The Court immediately reassembled and the Speaker rose to make his motion for a vote on the last count in the bill depriving the Chief Executive of the state of his citizenship.

The silence was intense. The crowds that packed the lobby, the galleries, and every inch of the floor of the Senate Chamber expected a fierce speech of impassioned eloquence from their idolized leader. Every neck was craned and breath held for his first ringing words.

To their surprise he began speaking in a low voice choking with emotion and merely demanded a vote of the Senate on the final clause of the bill, and the brown eyes of the tall orator had a suspicious look of moisture in their depths as they rested on the forlorn figure of the little Scalawag. The crowd caught the spirit of solemnity and of pathos from the speaker's voice and the vote was taken amid a silence that was painful.

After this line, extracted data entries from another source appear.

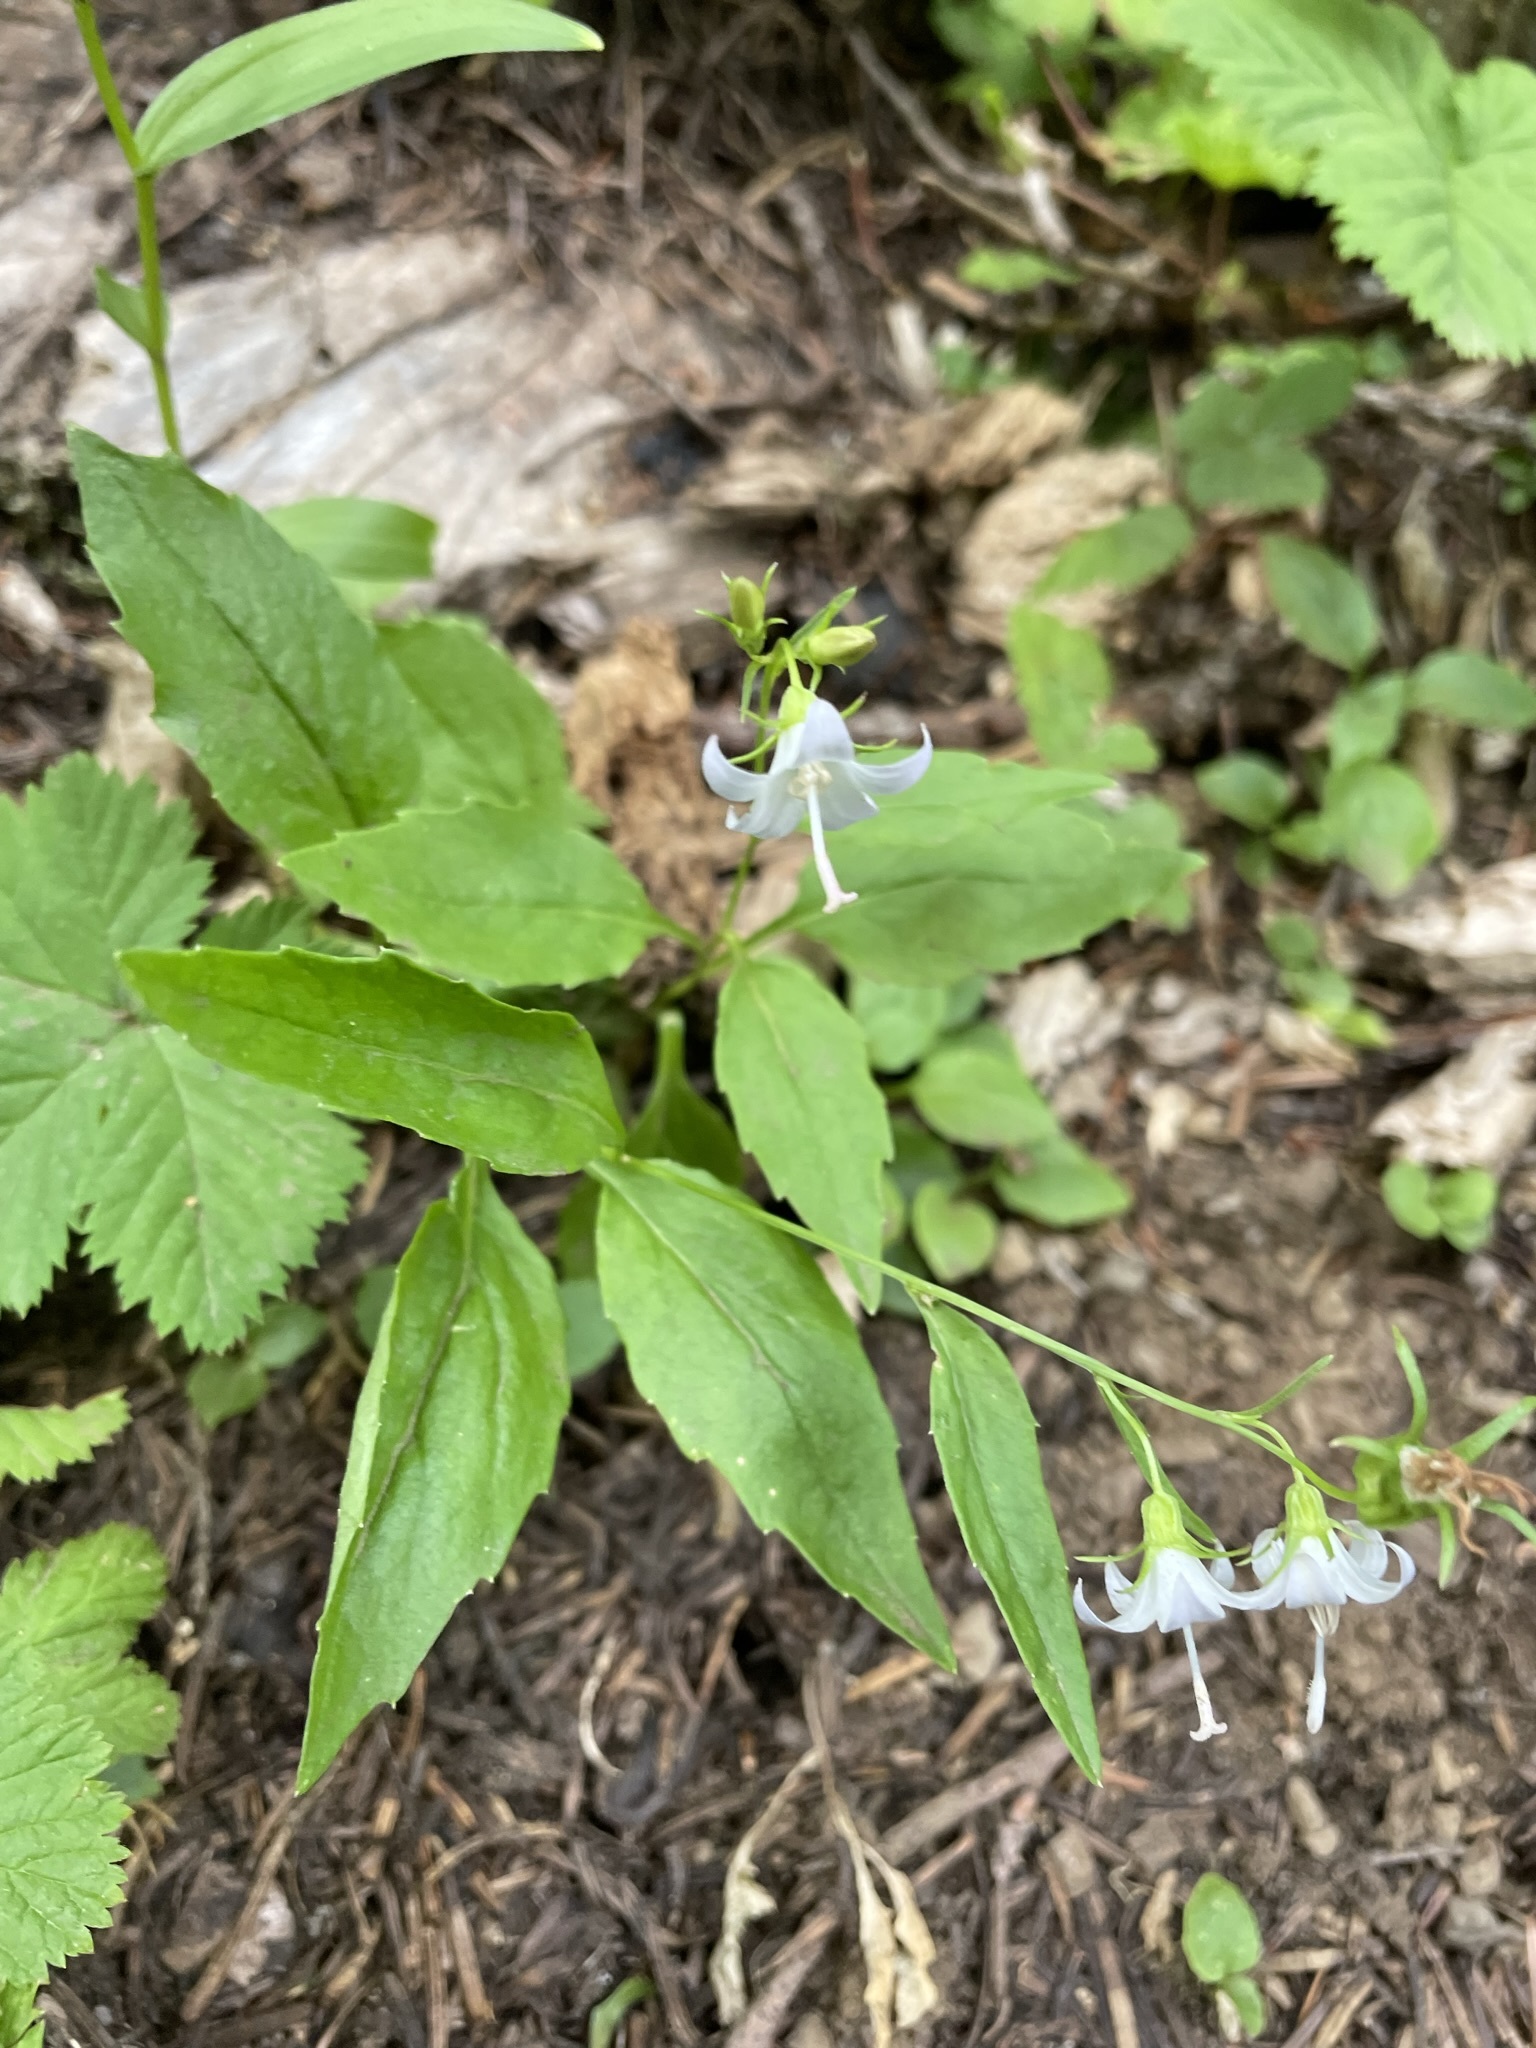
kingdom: Plantae
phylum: Tracheophyta
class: Magnoliopsida
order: Asterales
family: Campanulaceae
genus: Campanula
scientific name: Campanula scouleri
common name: Scouler's harebell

When the Clerk announced the result and the Chief Justice of the state declared the office of Governor vacant there was no demonstration. As the Lieutenant-Governor ascended the dais and took the oath of office, the Scalawag rose and staggered through the crowd that opened with a look of awed pity as he passed from the chamber.

Norton stepped to the window behind the President of the Senate and watched the pathetic figure shuffle down the steps of the Capitol and slowly walk from the grounds. The sun was shining in the radiant splendor of early spring. The first flowers were blooming in the hedges by the walk and birds were chirping, chattering and singing from every tree and shrub. A squirrel started across the path in front of the drooping figure, stopped, cocked his little head to one side, looked up and ran to cover. But the man with drooping shoulders saw nothing. His dim eyes were peering into the shrouded future.

Norton was deeply moved.

"The judgment of posterity may deal kindlier with his life!" he exclaimed. "Who knows? A politician, a trimmer and a time-server—yes, so we all are down in our cowardly hearts—I'm sorry that it had to be!"

He was thinking of a skeleton in his own closet that grinned at him sometimes now when he least expected it.